Es en este punto donde el proyecto que aquí nos atañe experimenta un primer giro: el desgaste conceptual y afectivo producido por la fotografía de Domínguez sobre el cuerpo de Bris,[19] agotó por demás las posibilidades de exploración tanto escénica como teórica que podía prestar. Me fue imprescindible, entonces, desligarme de ella y conocer el acontecimiento del cual deviene;[20] aquel querer ver detonado en el momento de toparme con la página que alberga la noticia, se dilató en una pulsión del cuerpo por querer conocer, una necesidad de experimentar la herida propia del acontecimiento con tal de poder enunciarla, con tal de poder prestar mi cuerpo como canal vinculante entre los fantasmas dormidos en el fondo de la imagen, y los que habitan en el cuarto de mi memoria. Sin embargo, la memoria no puede abarcar toda la realidad por su pulsión de olvido, no puede contener el hábitat de lo real, exige ampliaciones, expansiones de su propia capacidad. Necesita del registro de la experiencia devenida en archivo: de la lente y el micrófono que registran y reproducen, que obturan y develan lo visto y escuchado proyectándolos hacia su permanencia (que no presencia). Y es que era imposible, o al menos así lo consideré, construir dichos puentes dialogantes tan sólo con la imagen como piso, por miedo a caer en el hambre por la carroña del dolor del Otro en los tiempos del “desierto de lo real” (Žižek dixit).
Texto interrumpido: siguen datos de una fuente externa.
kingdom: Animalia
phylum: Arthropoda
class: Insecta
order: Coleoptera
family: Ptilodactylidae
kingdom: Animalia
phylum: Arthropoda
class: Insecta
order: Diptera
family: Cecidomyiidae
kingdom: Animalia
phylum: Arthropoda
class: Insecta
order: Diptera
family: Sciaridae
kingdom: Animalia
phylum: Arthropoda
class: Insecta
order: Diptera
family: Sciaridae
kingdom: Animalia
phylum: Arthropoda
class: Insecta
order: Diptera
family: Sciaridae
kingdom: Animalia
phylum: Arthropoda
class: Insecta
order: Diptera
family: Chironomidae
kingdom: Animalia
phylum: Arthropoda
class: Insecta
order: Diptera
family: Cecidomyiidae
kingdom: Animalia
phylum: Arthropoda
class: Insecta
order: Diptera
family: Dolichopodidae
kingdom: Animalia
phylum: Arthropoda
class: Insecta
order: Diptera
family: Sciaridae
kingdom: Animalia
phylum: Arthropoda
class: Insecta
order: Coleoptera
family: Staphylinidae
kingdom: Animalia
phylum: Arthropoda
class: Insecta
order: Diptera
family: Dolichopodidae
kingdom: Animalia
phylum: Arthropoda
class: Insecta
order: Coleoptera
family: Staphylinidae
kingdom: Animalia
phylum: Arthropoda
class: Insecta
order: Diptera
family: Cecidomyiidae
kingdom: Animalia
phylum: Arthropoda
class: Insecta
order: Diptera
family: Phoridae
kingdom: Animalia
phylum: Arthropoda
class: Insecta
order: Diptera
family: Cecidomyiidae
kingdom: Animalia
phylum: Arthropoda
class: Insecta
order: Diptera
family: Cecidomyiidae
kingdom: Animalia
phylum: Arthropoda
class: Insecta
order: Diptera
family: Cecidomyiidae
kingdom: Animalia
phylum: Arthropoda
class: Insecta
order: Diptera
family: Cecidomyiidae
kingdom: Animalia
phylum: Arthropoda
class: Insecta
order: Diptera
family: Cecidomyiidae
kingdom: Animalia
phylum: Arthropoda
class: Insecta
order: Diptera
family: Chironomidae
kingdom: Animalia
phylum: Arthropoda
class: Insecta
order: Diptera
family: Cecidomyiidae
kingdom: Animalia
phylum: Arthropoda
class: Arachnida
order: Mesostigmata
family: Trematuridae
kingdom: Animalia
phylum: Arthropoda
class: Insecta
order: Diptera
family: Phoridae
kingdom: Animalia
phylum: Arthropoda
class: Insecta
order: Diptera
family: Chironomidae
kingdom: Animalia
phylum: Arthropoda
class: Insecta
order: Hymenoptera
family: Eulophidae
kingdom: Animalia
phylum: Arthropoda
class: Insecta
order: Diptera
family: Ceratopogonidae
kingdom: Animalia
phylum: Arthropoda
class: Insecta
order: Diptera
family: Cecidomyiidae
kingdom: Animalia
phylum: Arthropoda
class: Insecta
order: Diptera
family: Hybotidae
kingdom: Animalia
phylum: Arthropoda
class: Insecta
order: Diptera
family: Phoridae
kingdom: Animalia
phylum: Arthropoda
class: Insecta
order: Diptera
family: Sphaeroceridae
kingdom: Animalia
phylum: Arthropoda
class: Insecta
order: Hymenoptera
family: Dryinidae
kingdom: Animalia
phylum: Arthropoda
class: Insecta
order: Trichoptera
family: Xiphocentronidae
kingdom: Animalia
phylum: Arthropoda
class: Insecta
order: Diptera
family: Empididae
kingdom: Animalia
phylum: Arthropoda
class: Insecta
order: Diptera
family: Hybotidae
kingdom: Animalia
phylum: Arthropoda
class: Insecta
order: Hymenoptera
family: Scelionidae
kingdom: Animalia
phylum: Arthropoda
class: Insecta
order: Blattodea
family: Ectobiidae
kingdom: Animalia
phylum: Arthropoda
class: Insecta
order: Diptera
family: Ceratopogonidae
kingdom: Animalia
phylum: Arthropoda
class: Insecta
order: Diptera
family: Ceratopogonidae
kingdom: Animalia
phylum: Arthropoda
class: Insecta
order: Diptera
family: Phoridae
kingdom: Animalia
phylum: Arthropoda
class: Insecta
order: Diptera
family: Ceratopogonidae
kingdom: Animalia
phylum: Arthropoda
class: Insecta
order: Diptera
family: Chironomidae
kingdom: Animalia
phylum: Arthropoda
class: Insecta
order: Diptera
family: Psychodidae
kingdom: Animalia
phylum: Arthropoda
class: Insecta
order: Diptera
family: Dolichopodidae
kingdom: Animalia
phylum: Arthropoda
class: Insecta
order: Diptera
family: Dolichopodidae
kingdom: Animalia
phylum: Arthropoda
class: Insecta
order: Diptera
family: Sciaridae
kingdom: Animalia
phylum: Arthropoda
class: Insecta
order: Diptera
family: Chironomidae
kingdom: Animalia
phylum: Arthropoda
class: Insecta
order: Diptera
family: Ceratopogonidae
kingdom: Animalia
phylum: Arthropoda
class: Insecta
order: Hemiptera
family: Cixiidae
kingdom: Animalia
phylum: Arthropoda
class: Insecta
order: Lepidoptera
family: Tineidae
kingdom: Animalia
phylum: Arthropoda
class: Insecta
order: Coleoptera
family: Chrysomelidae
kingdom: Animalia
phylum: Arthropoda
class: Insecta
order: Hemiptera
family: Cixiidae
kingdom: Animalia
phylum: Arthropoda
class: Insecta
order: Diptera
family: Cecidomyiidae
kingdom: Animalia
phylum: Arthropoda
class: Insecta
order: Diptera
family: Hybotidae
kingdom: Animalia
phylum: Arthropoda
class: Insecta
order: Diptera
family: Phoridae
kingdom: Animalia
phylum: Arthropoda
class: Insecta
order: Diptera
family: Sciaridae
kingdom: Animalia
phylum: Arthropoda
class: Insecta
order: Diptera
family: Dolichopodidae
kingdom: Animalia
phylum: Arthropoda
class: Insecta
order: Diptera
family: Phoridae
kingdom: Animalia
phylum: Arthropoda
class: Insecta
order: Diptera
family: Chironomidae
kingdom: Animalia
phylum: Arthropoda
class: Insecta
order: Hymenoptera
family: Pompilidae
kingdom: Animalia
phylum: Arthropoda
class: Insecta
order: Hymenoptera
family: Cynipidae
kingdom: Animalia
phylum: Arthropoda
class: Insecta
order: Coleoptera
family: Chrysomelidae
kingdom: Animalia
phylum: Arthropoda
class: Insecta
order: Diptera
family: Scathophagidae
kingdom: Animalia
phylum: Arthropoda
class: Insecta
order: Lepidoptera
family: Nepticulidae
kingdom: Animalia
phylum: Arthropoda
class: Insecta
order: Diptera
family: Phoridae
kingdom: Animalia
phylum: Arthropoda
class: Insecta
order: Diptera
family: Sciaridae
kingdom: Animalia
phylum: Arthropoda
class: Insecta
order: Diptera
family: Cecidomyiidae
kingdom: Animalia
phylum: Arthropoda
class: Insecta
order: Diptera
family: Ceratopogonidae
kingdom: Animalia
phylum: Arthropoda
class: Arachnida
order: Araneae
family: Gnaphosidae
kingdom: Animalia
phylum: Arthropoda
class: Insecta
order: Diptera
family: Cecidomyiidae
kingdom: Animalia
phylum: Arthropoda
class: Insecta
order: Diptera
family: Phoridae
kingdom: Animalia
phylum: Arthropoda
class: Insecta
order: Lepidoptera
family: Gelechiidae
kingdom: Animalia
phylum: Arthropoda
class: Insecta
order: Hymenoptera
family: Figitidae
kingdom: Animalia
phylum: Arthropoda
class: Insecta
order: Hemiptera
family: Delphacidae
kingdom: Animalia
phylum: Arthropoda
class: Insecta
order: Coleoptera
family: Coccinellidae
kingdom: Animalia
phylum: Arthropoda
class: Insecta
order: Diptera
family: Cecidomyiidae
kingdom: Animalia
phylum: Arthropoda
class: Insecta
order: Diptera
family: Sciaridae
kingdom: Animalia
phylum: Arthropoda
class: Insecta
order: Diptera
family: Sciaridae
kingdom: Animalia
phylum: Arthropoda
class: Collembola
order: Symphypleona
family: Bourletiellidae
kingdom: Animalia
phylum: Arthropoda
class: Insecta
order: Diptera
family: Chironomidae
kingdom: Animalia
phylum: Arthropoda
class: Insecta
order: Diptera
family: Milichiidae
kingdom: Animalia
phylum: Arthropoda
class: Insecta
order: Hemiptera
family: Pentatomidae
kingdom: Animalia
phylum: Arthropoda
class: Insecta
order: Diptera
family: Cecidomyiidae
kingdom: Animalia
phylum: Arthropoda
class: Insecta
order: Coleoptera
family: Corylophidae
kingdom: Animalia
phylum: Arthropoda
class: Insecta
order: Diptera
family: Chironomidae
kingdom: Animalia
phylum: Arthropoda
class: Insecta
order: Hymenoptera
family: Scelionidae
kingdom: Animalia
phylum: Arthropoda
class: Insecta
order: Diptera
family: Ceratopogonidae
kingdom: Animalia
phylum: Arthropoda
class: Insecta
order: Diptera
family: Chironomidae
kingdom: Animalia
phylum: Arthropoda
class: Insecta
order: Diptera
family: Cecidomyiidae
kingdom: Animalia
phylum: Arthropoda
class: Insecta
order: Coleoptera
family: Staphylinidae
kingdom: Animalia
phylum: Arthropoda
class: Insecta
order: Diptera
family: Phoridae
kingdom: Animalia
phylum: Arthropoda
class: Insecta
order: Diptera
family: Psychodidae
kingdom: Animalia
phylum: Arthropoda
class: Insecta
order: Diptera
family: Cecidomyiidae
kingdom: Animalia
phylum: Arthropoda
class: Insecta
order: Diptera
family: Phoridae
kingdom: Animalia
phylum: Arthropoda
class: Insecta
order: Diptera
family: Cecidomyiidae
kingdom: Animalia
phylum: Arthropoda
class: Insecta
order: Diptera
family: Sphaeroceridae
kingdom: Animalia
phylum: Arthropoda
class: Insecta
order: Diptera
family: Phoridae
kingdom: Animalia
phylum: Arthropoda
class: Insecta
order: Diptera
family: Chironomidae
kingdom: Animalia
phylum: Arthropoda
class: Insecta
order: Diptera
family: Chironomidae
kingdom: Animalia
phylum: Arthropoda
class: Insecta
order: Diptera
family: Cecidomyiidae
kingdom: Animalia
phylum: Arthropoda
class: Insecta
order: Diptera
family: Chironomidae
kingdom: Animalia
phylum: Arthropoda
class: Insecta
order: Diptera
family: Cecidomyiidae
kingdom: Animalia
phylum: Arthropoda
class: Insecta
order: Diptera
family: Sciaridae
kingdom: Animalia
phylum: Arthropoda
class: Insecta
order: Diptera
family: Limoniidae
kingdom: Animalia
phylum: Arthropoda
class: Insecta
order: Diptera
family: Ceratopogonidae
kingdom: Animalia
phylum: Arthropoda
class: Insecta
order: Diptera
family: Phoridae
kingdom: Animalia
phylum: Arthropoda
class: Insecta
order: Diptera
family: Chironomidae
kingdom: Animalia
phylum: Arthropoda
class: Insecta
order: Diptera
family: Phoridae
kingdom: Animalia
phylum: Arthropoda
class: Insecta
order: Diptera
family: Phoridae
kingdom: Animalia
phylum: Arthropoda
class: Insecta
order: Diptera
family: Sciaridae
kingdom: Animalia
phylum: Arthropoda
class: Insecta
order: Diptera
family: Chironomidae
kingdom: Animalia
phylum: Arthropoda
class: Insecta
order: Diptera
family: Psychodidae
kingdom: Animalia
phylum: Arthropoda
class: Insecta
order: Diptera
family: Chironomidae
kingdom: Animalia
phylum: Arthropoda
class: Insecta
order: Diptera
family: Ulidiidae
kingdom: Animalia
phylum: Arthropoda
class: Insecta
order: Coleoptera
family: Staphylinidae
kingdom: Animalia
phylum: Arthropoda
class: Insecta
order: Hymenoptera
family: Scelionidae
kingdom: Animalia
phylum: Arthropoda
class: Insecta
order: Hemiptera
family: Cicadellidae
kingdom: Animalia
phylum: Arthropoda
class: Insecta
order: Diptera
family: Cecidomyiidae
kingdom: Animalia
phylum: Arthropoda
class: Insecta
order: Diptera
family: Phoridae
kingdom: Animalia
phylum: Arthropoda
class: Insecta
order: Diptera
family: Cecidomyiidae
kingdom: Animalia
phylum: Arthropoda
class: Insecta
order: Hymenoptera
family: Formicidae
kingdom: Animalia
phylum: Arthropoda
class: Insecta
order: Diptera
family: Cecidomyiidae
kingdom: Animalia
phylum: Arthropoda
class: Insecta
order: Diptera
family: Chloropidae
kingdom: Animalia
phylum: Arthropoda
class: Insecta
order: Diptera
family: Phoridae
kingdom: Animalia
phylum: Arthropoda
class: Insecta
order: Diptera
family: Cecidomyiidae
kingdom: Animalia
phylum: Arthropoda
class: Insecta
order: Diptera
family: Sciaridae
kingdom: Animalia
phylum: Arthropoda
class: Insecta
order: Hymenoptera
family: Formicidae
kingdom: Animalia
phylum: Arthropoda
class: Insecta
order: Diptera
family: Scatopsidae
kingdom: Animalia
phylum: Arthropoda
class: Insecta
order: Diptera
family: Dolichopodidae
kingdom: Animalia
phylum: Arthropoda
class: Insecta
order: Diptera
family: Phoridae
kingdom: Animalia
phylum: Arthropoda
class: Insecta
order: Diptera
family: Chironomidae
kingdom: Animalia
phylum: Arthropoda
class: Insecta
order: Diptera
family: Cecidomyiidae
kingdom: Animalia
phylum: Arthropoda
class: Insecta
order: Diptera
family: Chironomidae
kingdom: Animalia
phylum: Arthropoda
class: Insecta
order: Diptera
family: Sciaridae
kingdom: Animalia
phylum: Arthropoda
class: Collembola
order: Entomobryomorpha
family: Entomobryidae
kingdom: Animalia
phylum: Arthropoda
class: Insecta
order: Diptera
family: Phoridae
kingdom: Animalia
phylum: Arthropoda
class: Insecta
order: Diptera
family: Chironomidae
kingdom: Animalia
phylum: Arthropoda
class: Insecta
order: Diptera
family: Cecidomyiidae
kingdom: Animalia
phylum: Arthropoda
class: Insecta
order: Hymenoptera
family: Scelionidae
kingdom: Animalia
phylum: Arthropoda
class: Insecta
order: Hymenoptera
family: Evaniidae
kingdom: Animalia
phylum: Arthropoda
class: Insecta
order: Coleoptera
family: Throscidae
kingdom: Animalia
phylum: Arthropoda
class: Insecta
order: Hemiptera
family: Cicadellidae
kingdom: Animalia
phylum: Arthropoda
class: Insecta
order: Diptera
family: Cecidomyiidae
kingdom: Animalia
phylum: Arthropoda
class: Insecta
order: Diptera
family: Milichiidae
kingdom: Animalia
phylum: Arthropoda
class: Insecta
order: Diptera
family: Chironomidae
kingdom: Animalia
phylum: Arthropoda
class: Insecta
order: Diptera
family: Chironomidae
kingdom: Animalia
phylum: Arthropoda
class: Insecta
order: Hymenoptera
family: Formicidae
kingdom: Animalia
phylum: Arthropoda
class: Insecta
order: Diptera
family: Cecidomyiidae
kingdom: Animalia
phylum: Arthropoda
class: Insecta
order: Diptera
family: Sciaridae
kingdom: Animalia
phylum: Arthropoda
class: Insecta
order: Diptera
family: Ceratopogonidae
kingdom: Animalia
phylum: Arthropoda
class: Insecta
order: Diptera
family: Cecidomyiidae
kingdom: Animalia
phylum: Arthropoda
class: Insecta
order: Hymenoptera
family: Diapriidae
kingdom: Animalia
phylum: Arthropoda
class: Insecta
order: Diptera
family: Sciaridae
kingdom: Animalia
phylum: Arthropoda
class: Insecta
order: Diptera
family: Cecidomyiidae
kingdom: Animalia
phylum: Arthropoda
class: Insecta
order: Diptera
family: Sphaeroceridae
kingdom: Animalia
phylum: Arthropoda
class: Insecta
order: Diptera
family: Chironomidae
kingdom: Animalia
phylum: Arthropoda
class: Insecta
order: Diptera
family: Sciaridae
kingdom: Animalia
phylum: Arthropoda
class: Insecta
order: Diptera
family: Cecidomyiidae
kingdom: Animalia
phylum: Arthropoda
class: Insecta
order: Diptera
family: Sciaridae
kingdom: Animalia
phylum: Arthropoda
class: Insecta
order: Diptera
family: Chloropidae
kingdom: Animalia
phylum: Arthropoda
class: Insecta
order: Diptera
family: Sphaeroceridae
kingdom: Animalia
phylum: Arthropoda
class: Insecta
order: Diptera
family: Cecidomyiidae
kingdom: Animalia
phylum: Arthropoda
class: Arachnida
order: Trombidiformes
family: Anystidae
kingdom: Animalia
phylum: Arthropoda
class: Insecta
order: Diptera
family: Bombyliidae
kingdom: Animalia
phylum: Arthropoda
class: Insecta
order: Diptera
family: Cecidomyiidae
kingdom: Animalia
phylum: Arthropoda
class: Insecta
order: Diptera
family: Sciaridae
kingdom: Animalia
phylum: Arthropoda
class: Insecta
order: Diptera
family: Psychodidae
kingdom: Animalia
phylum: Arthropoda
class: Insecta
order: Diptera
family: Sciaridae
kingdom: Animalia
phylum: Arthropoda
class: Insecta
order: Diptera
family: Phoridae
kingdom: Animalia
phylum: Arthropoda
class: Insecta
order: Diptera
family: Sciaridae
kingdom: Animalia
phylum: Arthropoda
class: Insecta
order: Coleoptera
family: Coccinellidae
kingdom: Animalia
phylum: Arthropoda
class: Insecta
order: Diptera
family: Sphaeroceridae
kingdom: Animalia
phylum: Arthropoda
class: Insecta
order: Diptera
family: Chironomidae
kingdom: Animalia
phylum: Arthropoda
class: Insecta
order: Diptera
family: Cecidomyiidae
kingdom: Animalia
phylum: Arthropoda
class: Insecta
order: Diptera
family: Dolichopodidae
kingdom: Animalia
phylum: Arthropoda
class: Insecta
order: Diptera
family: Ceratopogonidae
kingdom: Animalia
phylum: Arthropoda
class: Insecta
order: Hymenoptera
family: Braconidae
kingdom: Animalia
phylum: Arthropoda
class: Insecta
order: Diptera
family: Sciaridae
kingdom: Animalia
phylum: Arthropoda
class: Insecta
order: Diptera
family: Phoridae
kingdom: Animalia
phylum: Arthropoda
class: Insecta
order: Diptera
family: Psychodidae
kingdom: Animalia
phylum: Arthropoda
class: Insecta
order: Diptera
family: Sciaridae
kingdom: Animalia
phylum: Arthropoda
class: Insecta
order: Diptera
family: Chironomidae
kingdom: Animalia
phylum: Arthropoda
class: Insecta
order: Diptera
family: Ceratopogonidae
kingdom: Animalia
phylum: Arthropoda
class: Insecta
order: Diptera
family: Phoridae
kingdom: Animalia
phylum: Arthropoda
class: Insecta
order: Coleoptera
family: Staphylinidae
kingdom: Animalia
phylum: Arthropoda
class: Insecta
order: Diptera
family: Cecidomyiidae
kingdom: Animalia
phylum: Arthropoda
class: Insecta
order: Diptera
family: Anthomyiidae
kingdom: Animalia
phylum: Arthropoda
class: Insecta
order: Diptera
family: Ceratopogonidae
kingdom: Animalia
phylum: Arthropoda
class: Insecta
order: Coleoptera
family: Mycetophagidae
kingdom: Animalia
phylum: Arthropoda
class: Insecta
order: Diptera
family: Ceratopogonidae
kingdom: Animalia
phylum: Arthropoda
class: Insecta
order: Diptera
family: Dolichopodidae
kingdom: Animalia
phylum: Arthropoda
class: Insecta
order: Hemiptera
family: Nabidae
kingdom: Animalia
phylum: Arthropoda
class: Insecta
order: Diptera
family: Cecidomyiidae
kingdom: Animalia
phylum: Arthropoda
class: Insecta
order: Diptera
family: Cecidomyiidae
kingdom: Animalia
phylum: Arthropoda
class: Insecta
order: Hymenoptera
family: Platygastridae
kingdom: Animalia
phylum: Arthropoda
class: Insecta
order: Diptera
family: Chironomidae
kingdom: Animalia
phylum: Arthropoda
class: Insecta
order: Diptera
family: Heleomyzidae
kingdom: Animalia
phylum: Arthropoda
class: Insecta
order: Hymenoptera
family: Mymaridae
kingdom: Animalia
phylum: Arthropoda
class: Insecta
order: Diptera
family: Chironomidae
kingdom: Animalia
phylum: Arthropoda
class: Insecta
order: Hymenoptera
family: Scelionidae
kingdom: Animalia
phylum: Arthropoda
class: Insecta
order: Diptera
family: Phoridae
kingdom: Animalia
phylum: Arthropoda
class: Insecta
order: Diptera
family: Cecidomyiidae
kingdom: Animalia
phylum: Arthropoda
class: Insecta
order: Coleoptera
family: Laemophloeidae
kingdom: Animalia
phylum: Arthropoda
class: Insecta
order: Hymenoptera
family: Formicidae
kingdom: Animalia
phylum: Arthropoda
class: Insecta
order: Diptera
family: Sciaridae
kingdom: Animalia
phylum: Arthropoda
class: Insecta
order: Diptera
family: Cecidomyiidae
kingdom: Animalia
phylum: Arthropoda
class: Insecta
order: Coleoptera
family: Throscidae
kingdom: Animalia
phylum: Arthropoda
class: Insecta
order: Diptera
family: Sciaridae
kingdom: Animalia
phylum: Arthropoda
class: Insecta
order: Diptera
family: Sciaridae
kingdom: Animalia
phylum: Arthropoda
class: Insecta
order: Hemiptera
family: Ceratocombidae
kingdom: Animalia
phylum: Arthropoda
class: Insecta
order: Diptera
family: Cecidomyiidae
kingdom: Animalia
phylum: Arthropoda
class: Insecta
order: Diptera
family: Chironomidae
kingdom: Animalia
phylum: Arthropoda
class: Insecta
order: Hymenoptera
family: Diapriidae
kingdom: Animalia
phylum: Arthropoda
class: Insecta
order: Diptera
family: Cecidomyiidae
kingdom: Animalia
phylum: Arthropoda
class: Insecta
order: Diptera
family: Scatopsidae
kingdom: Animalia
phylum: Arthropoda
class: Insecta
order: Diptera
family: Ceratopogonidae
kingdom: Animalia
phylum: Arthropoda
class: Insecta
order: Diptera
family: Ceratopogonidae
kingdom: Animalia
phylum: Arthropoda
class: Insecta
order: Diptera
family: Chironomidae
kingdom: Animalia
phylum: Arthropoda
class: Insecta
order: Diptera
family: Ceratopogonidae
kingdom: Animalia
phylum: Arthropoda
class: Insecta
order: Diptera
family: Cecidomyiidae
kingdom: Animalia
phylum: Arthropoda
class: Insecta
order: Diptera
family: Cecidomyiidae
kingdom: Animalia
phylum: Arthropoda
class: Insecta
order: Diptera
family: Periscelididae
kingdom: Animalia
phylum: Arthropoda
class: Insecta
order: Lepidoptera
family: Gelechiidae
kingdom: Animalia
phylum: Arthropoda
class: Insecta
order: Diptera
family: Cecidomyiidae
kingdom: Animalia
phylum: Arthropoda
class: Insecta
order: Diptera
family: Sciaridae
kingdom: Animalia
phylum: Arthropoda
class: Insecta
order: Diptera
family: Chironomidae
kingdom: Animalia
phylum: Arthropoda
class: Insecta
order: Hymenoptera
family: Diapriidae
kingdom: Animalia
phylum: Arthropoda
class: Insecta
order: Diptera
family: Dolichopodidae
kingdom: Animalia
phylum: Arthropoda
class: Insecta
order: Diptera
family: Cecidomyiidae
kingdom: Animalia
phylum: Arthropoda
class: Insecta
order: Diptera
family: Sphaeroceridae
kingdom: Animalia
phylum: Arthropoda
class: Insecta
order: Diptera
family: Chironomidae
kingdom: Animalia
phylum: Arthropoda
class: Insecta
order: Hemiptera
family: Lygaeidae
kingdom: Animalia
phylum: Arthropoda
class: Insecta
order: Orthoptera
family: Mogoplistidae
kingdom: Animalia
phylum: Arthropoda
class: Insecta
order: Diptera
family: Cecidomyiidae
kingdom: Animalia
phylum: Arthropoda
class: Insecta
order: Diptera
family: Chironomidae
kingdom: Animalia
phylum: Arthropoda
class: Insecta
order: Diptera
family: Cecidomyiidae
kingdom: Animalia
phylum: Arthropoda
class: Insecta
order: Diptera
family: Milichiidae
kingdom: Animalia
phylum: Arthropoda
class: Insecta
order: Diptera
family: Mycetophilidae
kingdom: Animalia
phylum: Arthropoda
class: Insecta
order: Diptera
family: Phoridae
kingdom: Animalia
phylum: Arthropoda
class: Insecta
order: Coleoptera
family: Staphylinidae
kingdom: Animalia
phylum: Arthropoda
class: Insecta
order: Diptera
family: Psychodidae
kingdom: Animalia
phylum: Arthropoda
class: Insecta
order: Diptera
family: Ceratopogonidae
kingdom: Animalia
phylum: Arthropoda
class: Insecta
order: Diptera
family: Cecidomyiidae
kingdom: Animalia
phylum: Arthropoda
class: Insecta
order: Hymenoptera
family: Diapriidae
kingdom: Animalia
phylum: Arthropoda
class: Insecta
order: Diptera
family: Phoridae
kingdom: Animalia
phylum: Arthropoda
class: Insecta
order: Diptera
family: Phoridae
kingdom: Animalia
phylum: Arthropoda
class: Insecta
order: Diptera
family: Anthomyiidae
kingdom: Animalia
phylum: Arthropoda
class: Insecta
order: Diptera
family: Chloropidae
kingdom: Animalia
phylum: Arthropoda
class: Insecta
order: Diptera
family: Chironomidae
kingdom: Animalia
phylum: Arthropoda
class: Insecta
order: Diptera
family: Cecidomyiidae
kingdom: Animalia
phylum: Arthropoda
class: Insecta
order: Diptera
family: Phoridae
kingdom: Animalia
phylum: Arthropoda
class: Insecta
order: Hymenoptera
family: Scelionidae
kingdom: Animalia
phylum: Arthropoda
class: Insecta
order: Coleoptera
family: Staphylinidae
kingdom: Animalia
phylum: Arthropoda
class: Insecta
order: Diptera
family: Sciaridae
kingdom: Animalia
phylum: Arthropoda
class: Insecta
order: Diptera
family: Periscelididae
Desde esta perspectiva podríamos pensar en dos rutas paralelas que éste proyecto siguió: por un lado está la imagen detonante que punza la memoria emotiva del ojo que la mira obligando a relacionarnos con una serie de derivas que más tienen que ver con nuestros propios dolores que con el acontecimiento en sí, y por el otro lado está la experiencia dentro del acontecimiento, es decir, el trabajo directo con la comunidad y la relación dialogante que el equipo de trabajo estableció en ella con el fin de redimensionar las líneas afectivas que se generarían en la pieza escénica. Es en éste último estadio donde el archivo opera como espacio que almacena lo experimentado con tal de permitir su futura enunciación y puesta en diálogo. Pero vamos por partes.
En el terreno del lenguaje la enunciación se desvincula del texto al cual se refiere y se funda en sí misma en tanto que es discurso en acto; no tiene lugar para la transmisión de un mensaje, no pretende comunicar aquello de lo cual deviene, sino que es, en sí, una operación autónoma que encuentra su cuerpo en la voz diciente. Agamben lo explica de esta manera:
“[…] la enunciación se refiere no a lo que se dice, sino al puro hecho de que se esté diciendo, el acontecimiento -evanescente por definición- del lenguaje como tal. […] la enunciación nos pone en presencia de algo único, de lo que hay de más concreto, porque hace referencia a la instancia de discurso en acto, absolutamente singular e irrepetible; y al mismo tiempo, es lo más vacío y genérico, porque se repite una y otra vez sin que sea posible fijar su realidad léxica”. […] En otras palabras, el enunciado no es algo que esté dotado de propiedades reales definidas sino de pura existencia, el hecho de que un cierto ente tenga lugar”.[21]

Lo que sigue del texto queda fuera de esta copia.